Increased assistance needed for Typhoon survivors
Increased assistance needed to address
in wake of Typhoon Yolanda
MANILA, Philippines, 3 December 2013 — The World Health Organization (WHO) says people who sustained serious injuries from Typhoon Yolanda need greater access to rehabilitation and other critical services.
“Hospitals in Manila and across the affected region are already treating around 20 people with spinal cord injuries, dozens with amputations and many more with serious fractures,” says Dr Julie Hall, WHO Representative in the Philippines. “With some of the more remote areas now accessible, we’re also seeing a second wave of people reaching hospitals with injuries.”
Disasters like Typhoon Yolanda can create a new generation of people with disabilities when the injured do not always have timely access to medical and rehabilitation services.
WHO is also concerned about the welfare of people who were living with disabilities prior to the disaster. Typically, people with disabilities are more vulnerable during emergencies because they are less able to escape from hazards and often lose essential medications or assistive devices during disasters.
“Items like glasses, hearing aids and wheel chairs were swept away by the storm or left behind by people trying to flee,” says Hall. “One can only imagine the terror of being caught in a storm of this magnitude and not being able to run for cover or see a path to safety.”
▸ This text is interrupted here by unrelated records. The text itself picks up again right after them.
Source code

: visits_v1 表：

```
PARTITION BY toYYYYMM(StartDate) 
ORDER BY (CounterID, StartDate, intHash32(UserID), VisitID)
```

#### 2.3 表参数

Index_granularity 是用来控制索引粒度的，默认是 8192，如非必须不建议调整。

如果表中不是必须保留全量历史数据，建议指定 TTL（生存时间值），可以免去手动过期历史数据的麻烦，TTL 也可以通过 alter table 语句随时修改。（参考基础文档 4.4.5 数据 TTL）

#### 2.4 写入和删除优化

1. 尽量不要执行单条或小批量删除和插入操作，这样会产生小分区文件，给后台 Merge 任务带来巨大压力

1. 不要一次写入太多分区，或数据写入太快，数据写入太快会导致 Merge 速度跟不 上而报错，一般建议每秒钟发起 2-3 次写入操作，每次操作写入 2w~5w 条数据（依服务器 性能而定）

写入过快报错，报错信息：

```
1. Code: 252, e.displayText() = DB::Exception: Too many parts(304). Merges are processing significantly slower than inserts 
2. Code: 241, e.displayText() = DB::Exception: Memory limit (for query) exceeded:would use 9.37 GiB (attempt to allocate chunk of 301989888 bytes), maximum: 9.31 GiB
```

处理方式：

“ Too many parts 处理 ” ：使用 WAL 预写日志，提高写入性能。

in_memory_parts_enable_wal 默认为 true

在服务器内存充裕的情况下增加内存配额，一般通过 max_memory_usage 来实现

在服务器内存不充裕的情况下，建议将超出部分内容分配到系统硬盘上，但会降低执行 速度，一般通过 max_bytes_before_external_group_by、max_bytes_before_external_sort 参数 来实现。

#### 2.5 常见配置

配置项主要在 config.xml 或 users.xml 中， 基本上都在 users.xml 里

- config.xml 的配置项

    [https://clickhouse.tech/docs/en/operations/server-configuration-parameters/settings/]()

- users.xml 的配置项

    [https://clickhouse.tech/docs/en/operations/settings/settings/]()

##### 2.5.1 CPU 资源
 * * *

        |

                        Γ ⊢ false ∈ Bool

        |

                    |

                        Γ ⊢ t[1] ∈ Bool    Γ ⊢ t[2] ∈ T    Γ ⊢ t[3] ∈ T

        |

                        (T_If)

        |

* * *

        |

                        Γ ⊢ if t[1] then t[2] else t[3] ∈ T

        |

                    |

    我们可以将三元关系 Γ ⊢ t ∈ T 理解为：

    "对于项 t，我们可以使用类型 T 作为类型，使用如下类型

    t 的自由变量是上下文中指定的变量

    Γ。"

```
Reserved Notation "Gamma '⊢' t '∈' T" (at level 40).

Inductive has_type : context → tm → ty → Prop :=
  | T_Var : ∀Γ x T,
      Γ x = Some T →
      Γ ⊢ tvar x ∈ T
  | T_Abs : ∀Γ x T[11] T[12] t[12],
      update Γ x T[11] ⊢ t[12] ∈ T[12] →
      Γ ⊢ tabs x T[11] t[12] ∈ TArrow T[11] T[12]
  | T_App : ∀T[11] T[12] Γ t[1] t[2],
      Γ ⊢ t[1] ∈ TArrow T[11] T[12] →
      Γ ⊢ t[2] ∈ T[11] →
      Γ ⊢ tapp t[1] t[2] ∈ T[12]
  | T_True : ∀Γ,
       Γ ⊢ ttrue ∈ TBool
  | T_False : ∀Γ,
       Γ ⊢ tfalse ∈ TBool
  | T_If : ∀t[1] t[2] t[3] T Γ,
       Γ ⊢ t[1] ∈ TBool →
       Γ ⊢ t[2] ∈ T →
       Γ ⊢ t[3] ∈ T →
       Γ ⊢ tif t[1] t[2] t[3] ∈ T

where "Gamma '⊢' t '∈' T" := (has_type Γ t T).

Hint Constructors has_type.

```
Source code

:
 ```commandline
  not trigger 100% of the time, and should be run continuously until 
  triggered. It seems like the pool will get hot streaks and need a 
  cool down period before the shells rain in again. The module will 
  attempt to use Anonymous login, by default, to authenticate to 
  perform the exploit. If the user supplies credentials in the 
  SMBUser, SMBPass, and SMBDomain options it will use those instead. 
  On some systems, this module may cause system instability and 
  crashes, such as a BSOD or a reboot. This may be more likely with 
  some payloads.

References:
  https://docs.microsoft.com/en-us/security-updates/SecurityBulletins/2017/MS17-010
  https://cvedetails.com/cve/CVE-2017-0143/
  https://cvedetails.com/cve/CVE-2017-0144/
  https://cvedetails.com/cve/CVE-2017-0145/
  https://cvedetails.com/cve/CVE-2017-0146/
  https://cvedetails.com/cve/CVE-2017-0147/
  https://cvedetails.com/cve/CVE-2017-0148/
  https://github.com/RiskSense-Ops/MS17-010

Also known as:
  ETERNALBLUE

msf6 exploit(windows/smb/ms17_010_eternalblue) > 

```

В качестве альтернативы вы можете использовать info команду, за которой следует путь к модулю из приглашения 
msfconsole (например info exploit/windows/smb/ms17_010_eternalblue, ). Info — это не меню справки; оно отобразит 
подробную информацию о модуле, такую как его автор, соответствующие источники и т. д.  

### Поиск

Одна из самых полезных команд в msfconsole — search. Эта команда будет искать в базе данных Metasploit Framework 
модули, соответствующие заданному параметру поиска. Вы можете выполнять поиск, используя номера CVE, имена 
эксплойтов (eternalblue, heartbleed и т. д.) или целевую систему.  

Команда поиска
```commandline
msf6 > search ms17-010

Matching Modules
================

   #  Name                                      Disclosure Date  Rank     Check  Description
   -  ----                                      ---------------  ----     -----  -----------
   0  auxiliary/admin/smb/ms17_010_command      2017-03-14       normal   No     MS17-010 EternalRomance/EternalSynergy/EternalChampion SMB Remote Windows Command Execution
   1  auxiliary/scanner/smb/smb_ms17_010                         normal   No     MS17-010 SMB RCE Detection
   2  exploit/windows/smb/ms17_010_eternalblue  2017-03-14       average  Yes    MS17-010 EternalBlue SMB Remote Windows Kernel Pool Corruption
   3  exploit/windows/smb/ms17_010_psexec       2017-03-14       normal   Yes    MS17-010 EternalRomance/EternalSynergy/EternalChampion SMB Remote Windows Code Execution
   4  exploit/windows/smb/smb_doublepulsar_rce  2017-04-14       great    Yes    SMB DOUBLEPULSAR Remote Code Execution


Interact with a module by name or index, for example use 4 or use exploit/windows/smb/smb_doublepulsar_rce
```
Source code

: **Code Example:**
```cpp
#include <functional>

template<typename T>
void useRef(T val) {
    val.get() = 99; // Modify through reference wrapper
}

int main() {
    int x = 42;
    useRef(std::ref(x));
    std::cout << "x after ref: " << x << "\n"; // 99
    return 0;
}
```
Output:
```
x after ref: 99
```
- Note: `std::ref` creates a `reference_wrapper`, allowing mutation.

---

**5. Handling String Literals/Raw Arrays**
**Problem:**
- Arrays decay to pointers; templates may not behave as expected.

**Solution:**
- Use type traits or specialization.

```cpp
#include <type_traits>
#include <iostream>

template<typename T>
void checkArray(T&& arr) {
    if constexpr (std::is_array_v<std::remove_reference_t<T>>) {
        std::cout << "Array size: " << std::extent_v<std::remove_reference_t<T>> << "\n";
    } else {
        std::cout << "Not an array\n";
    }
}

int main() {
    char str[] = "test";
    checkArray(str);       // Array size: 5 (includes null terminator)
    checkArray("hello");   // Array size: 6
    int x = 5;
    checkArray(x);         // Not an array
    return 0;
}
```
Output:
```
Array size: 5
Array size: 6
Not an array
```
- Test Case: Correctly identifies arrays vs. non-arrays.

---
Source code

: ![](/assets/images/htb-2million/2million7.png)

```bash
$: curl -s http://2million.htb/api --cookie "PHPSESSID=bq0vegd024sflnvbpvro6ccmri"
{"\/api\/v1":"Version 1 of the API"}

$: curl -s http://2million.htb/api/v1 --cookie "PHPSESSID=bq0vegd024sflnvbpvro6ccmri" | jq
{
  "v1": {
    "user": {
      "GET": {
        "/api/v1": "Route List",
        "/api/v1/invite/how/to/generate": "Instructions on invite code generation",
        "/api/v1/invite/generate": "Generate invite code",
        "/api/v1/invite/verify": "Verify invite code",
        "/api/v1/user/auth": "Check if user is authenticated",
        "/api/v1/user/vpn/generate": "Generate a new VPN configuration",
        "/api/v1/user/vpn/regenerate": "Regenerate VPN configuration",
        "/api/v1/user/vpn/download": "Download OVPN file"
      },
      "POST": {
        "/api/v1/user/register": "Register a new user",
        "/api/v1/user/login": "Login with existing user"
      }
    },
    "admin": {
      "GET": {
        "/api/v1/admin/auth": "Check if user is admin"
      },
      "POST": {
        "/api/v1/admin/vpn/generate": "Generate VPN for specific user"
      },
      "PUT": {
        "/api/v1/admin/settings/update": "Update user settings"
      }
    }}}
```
WHO has been working alongside the Philippine Department of Health to coordinate the emergency heath response—dispatching more than 60 foreign medical teams to the storm-hit towns and cities to revive medical services, including rehabilitation therapy and mental health assistance. WHO is also working with nongovernmental partners to develop a directory of service providers aiding people with disabilities in order to speed up referrals and improve access for those who need specialized support.
But Hall says more is needed to ensure people with disabilities have sufficient food, water, shelter, latrines, health services and equipment, including artificial limbs and mobility devices.
“Rehabilitation for those who have been injured and ensuring those with disabilities can once again perform everyday activities will be vital to helping them return to their communities and rebuild their lives and livelihoods,” says Hall.